-- Task details --
Filter the data for lines with the word "right", then copy every line so identified.

-- Source data --

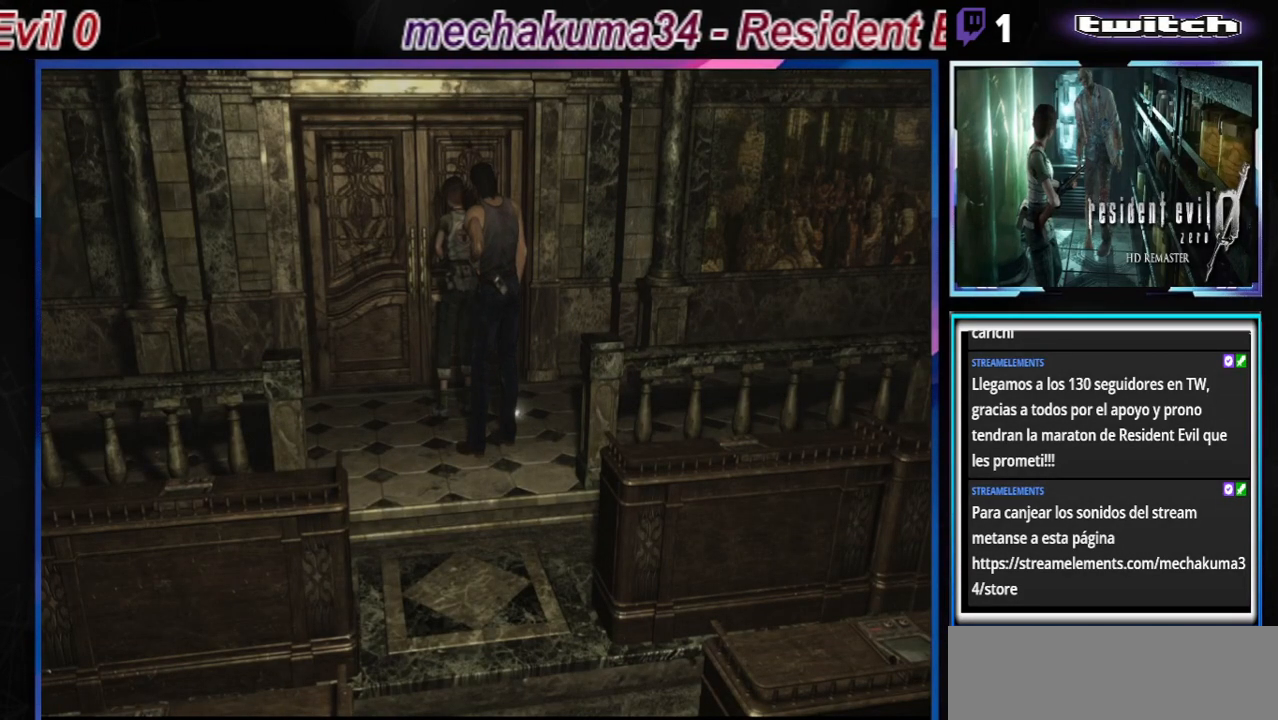
{"buttons": [], "left_stick": "right", "events": [[267, "left_stick", "right"]]}
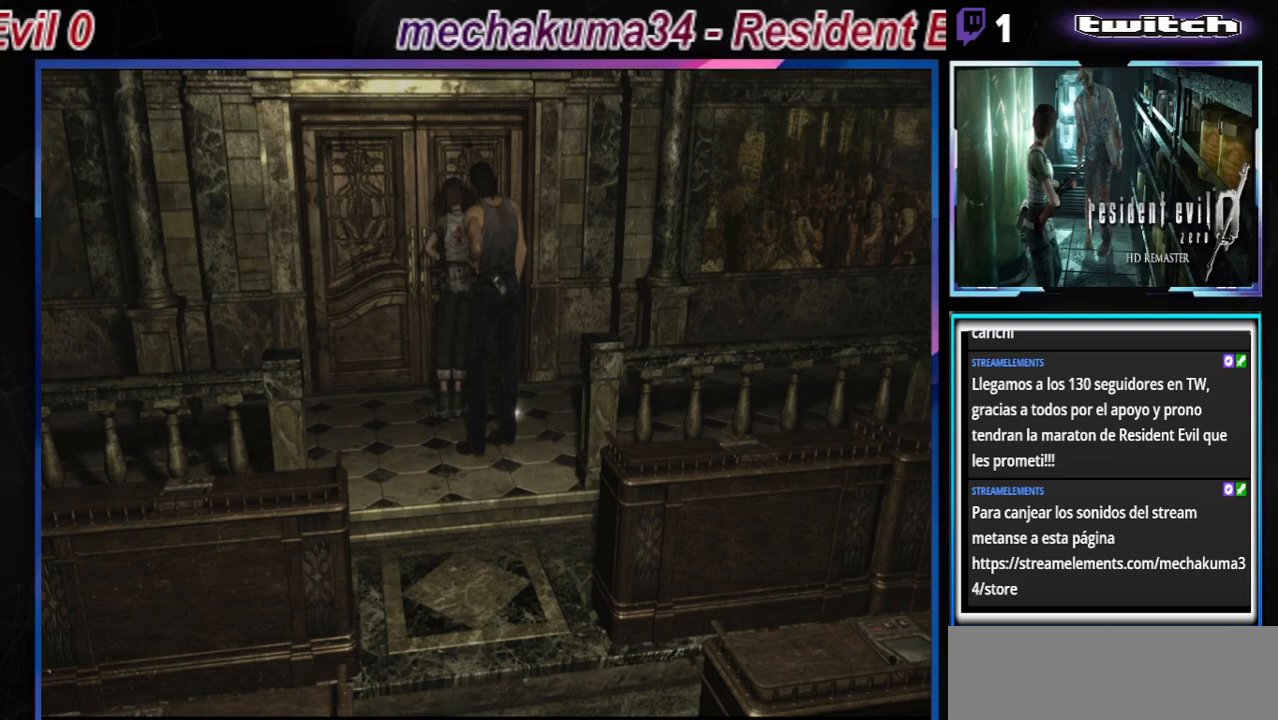
{"buttons": [], "left_stick": "right", "events": []}
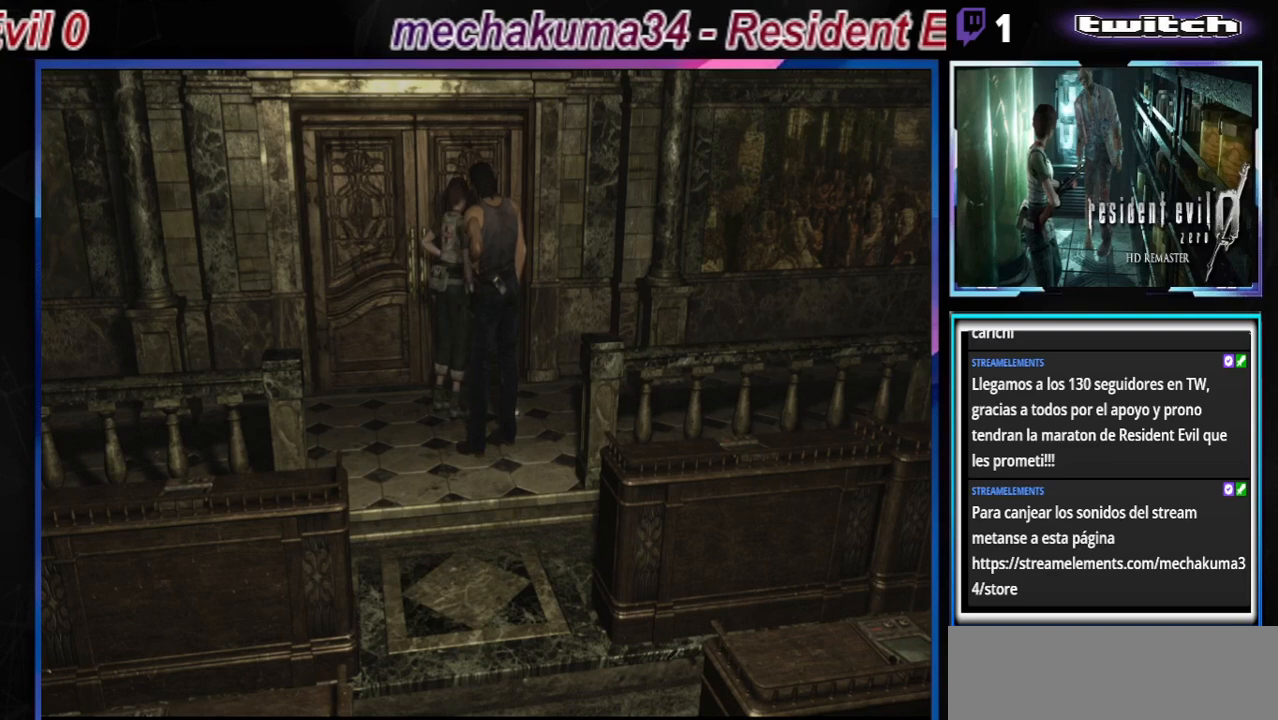
{"buttons": ["B"], "left_stick": "up", "events": [[400, "left_stick", "up"], [433, "B", "down"]]}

-- Solution to this exercise --
{"buttons": [], "left_stick": "right", "events": [[267, "left_stick", "right"]]}
{"buttons": [], "left_stick": "right", "events": []}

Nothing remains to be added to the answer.